I know WinRT has async opening, but I assumed it was merely using a thread pool in the background.
maybe http://msdn.microsoft.com/en-us/library/windows/desktop/aa365468(v=vs.85).aspx answers some of your questions...
What about C++ everywhere, including Windows Phone?
People are asking for it here: http://wpdev.uservoice.com/forums/110705-app-platform/suggestions/1755203-native-sdk
@Andi: Reading and writing from a file asynchronously has been possible for some time. It's opening/closing that I'm curious about. It's not normally an issue, but when you open a file over a network or from a CD there can be serious latency -- so true async opening/closing has always been a dream of mine. I was quite surprised when Herb mentioned it already being there, so I hope he didn't misspeak!
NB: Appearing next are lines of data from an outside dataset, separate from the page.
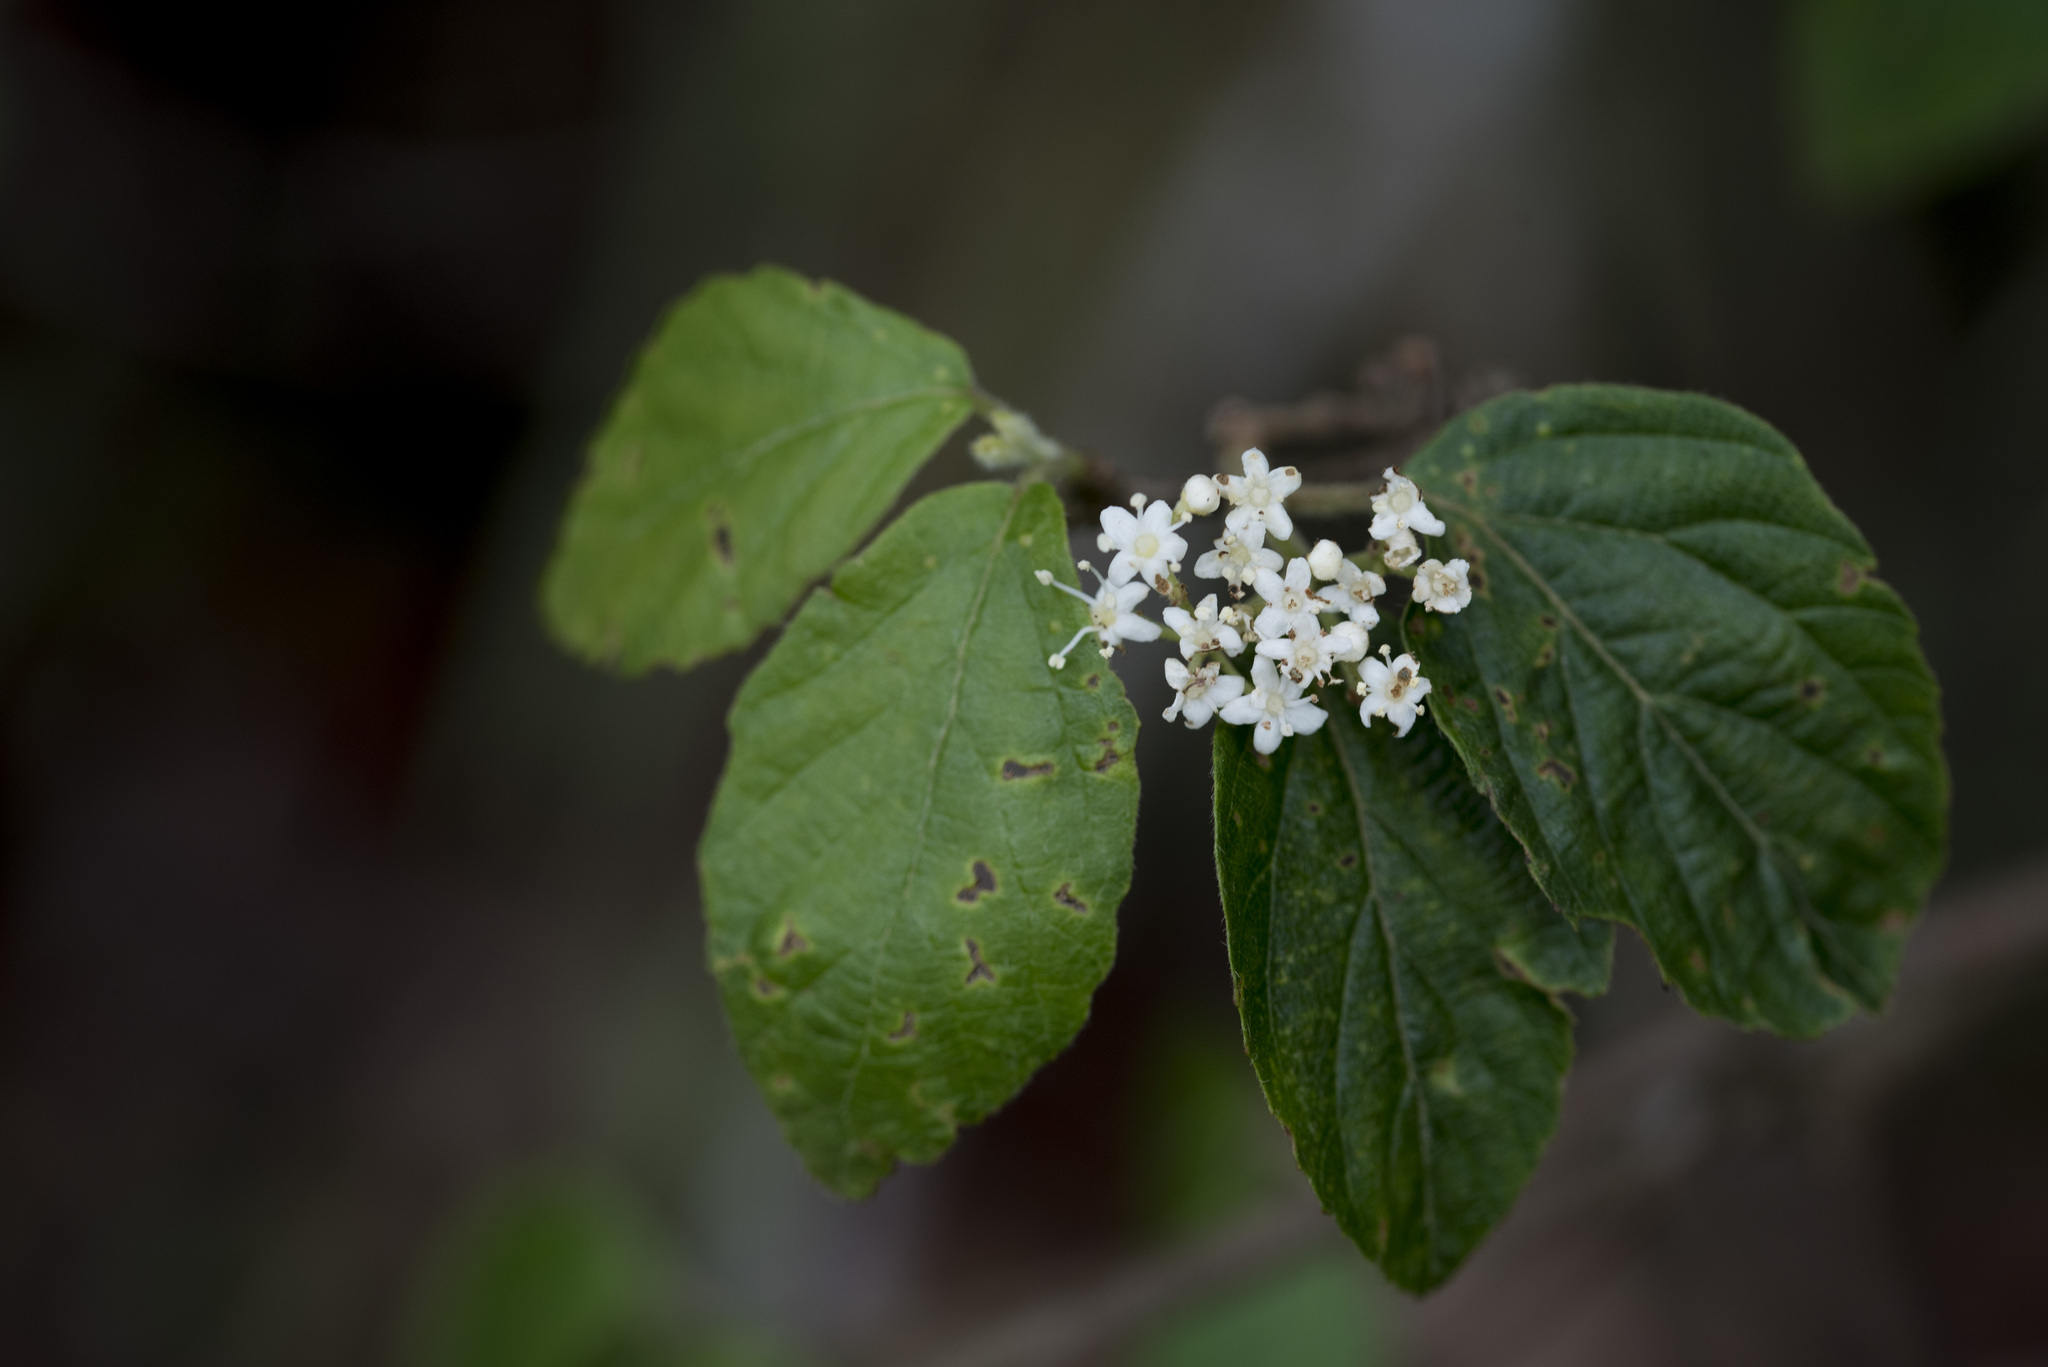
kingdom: Plantae
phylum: Tracheophyta
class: Magnoliopsida
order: Dipsacales
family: Viburnaceae
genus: Viburnum
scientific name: Viburnum luzonicum
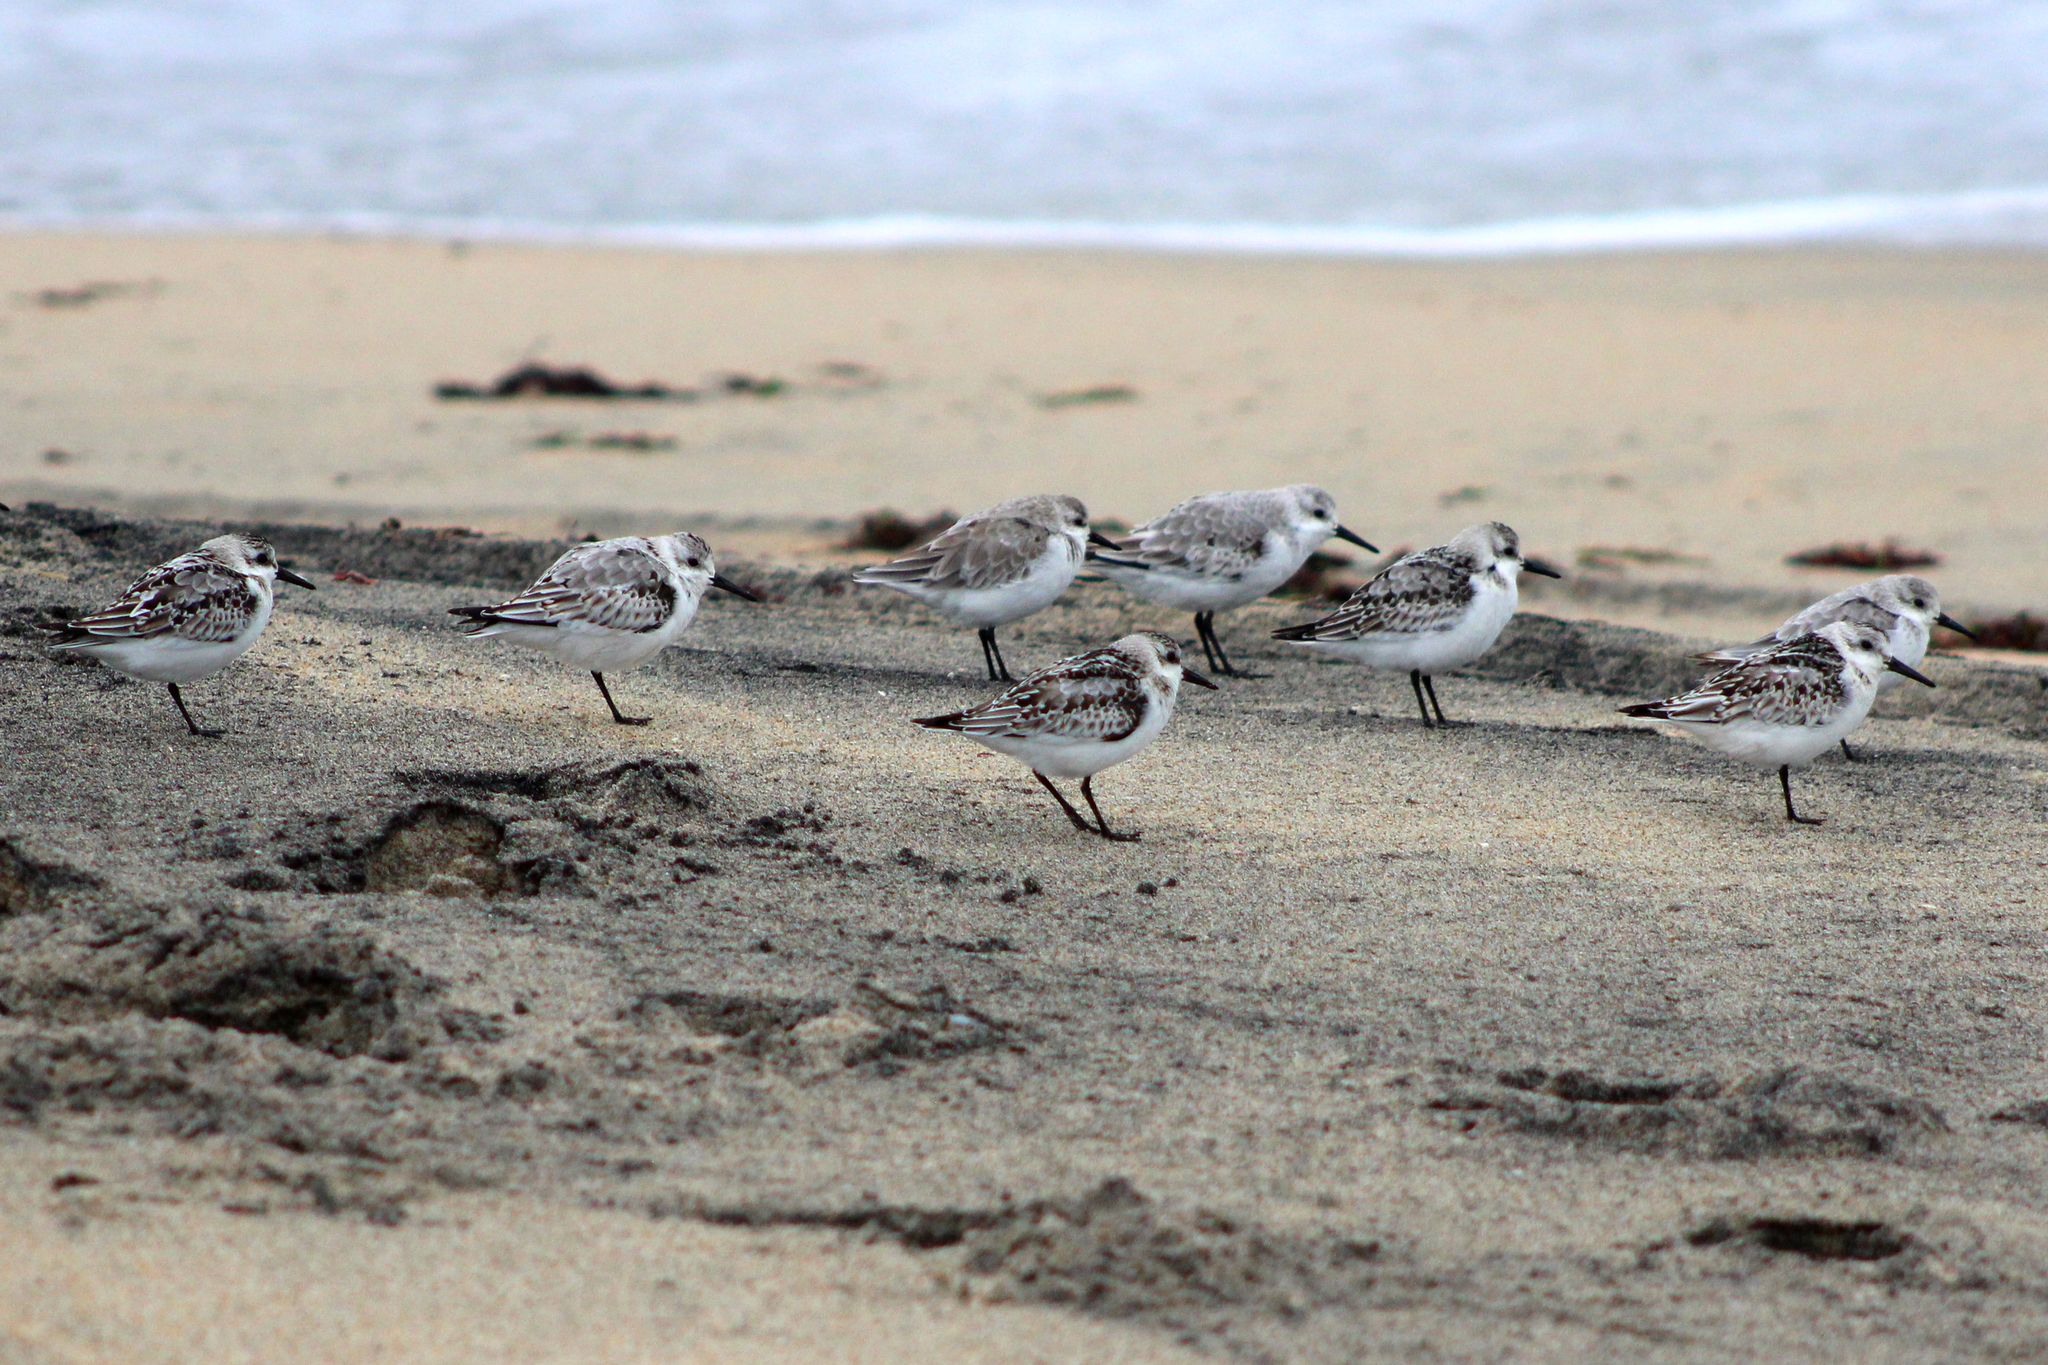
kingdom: Animalia
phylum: Chordata
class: Aves
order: Charadriiformes
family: Scolopacidae
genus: Calidris
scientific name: Calidris alba
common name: Sanderling
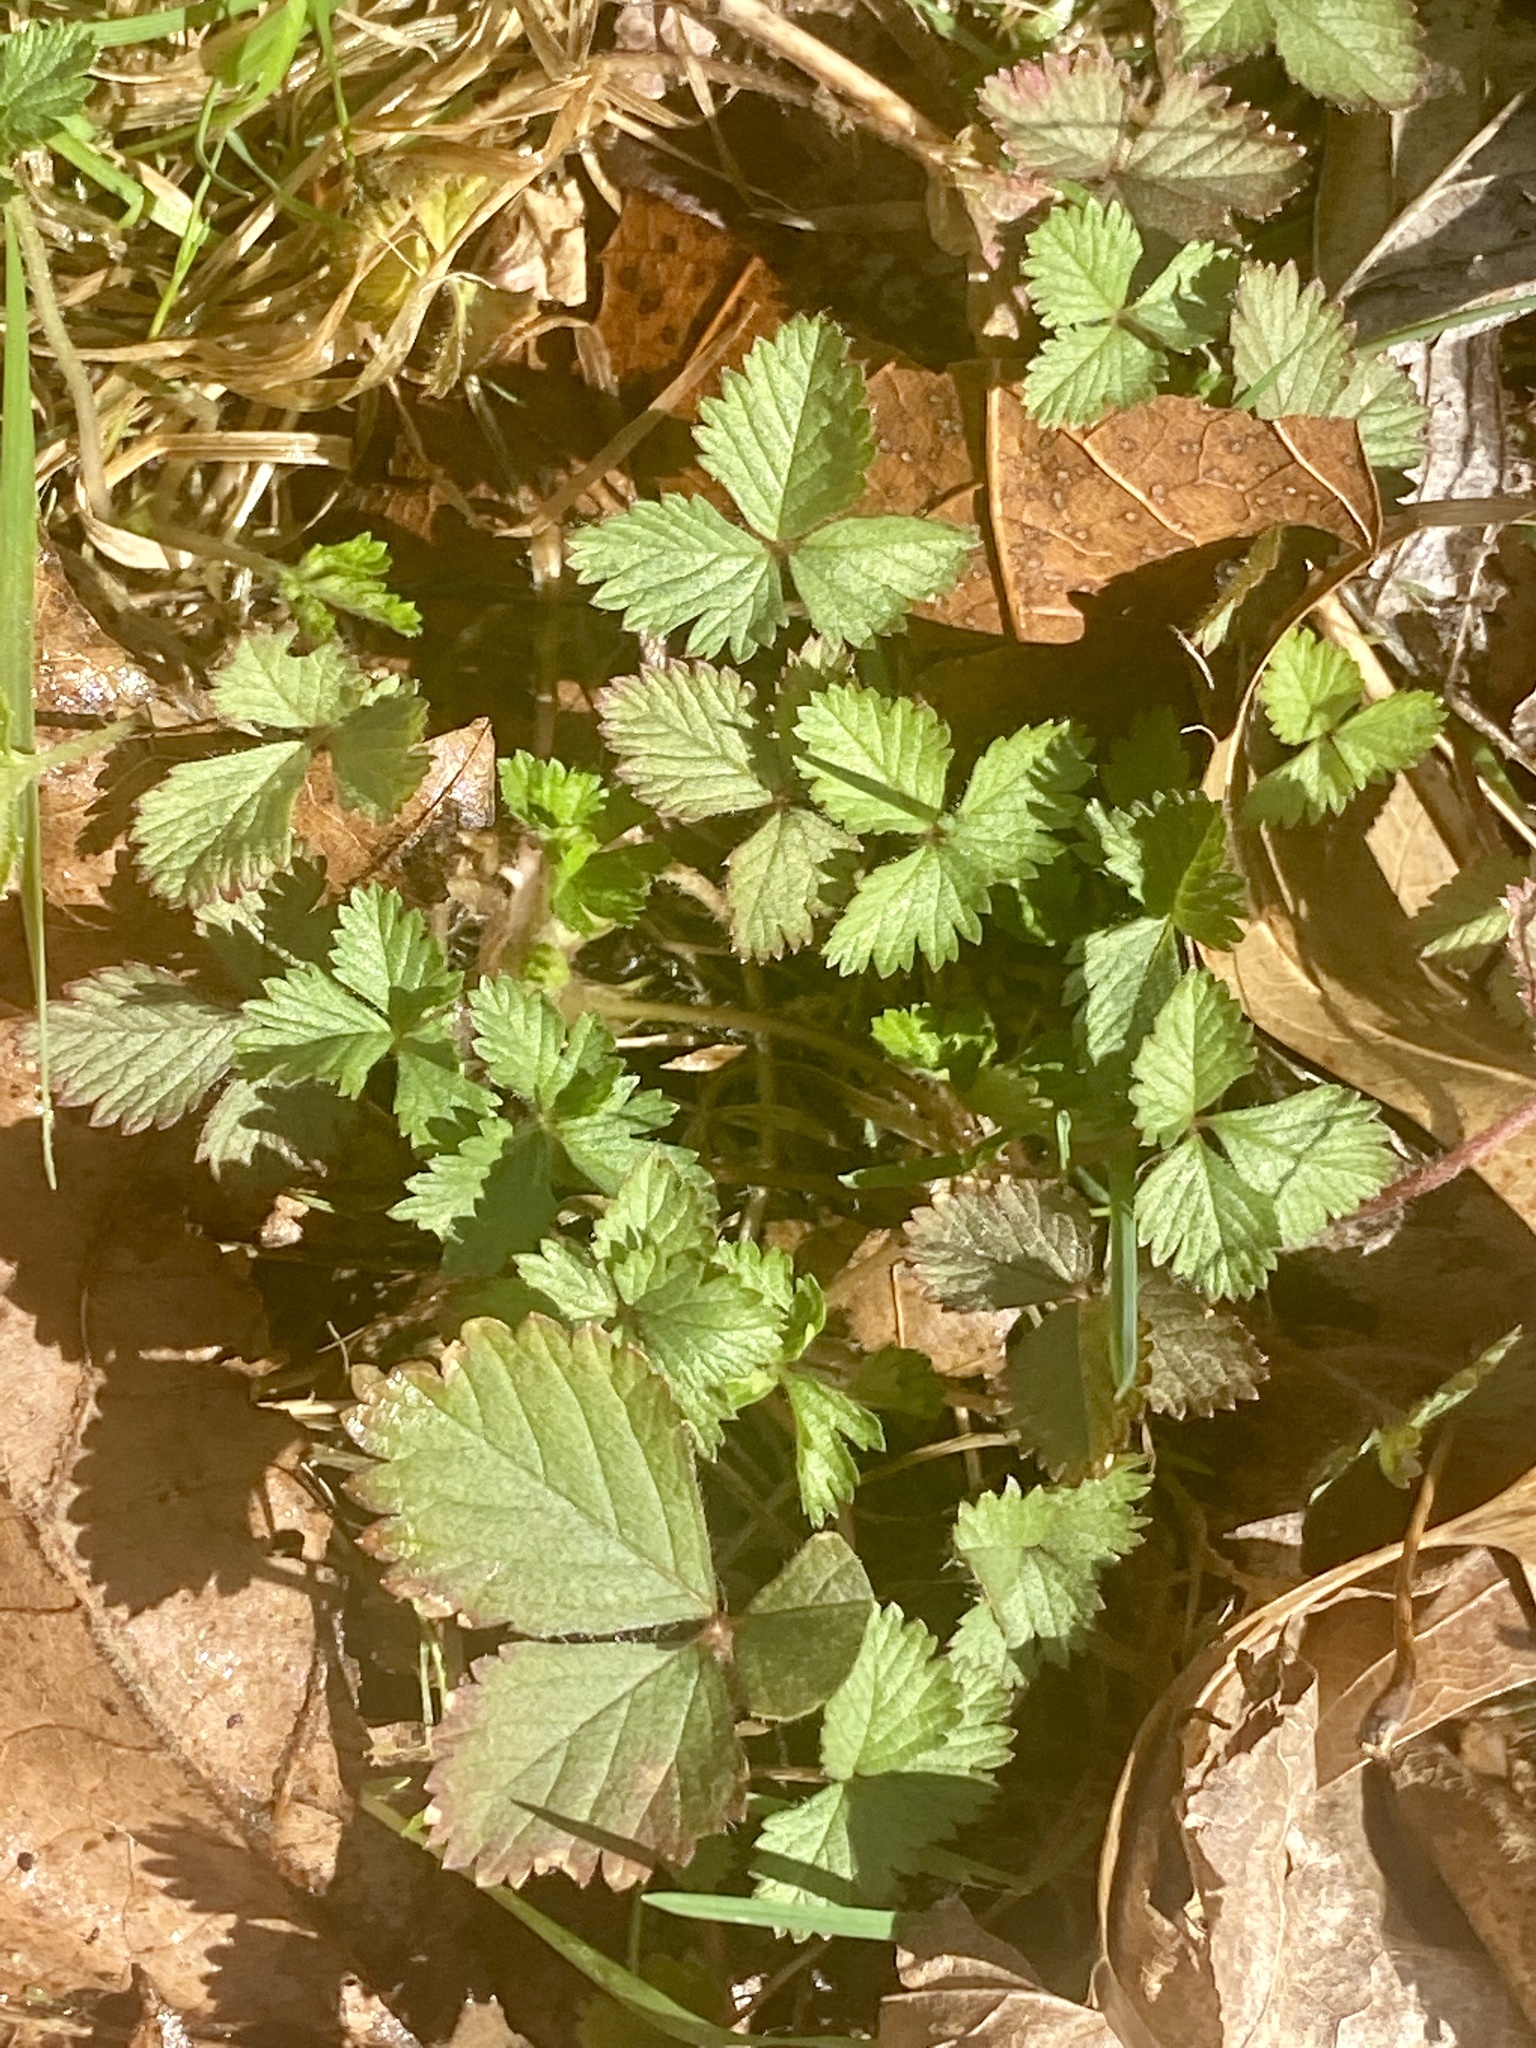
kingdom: Plantae
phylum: Tracheophyta
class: Magnoliopsida
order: Rosales
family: Rosaceae
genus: Potentilla
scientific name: Potentilla indica
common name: Yellow-flowered strawberry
@PhrostByte, @ Andi: Maybe the wanted link is: http://msdn.microsoft.com/en-us/library/windows/desktop/aa365683(v=VS.85).aspx [excerpt: "A process opens a file for asynchronous I/O in its call to CreateFile by specifying the FILE_FLAG_OVERLAPPED flag in the dwFlagsAndAttributes parameter."] (?)
Nevermind, I think PhrostB want the time between the seek of the file and the return of the handler be async.
UTF-16 is a good Unicode encoding for text processing; UTF-8 is good for external storage and interchange.
I like using UTF-16 inside app boundaries (considering that Windows API's use UTF-16), UTF-8 outside app boundaries, and convert between the two encodings at the boundary.
See also this: http://unicode.org/notes/tn12/
Note that also Java and C# (.NET) use UTF-16 as Unicode encoding for their string classes.